Task brief
The entries below need to be written out exactly, with no pictures included.

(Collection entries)
○ ○ ○ ○ ○ ○ ○

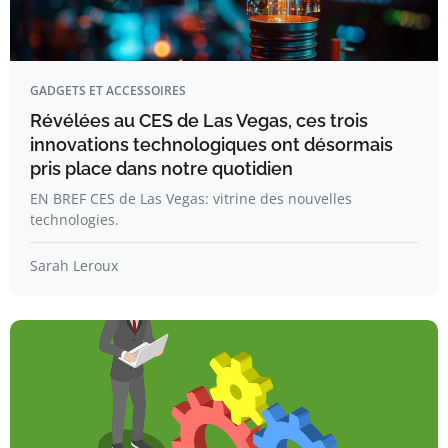
GADGETS ET ACCESSOIRES
Révélées au CES de Las Vegas, ces trois
innovations technologiques ont désormais
pris place dans notre quotidien
EN BREF CES de Las Vegas: vitrine des nouvelles
technologies.
Sarah Leroux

○ ○ ○ ○ ○ ○ ○

Exercise response
GADGETS ET ACCESSOIRES
Révélées au CES de Las Vegas, ces trois
innovations technologiques ont désormais
pris place dans notre quotidien
EN BREF CES de Las Vegas: vitrine des nouvelles
technologies.
Sarah Leroux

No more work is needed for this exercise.